As this year’s Case Competition kicks off, I wanted to reflect on my experiences from last year’s case competition, which was focused on SDG 2: Zero Hunger. As explained by UNA-USA,


The aim of this competition is for teams to critically examine major issues related to food insecurity, climate change, and agriculture in Southeast Asia and to understand its root causes and prospects for the future… Teams should evaluate local projects that address the issue in that country, and share the local projects’ strengths and weaknesses, as well as make their own recommendations/solutions to address SDG 2 that are sustainable and resilient. Furthermore, teams should consider connections to other Sustainable Development Goals.
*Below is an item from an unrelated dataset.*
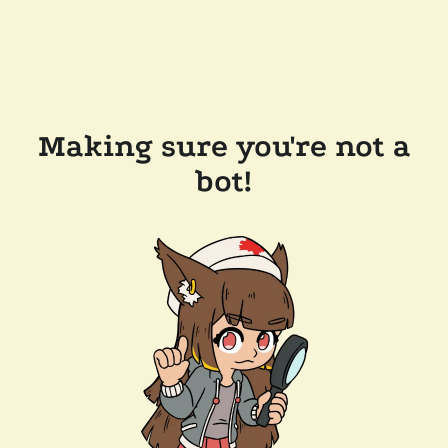
Making sure you're not a
bot!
My chapter at Harvard selected a team of three to send to the national competition and present. What I enjoyed about this case competition was the flexibility to focus on specific topic areas that my team was passionate about, within the scope of the program. Teams were able to pick between analyzing Brunei, Burma (Myanmar), Cambodia, Timor-Leste, Indonesia, Laos, Malaysia, the Philippines, Singapore, Thailand and Vietnam. For whatever country was chosen, they also honed in on one major issue: Access and Distribution, Nutrition, Rice Cultivation, Monocultures & Environmental Degradation, COVID-19. My team focused on Monocultures & Environmental Degradation in Indonesia with a concentration on the palm oil industry. You can learn more about our presentation here.


This year’s case competition is focused on using technological innovation to benefit children during the COVID-19 pandemic. While the topic is radically different than last year, I maintain that many of the skills that teams develop through the competition are always applicable to a wide range of content areas. From in-depth research to critical thinking to public speaking to working with a team, I am confident that teams will be able to sharpen their skills by participating in this competition.


I am so grateful to UNA-USA for establishing this platform for youth to share their voices at high levels and for providing us the tools to do so, with resource packs and training sessions. I could not recommend it more.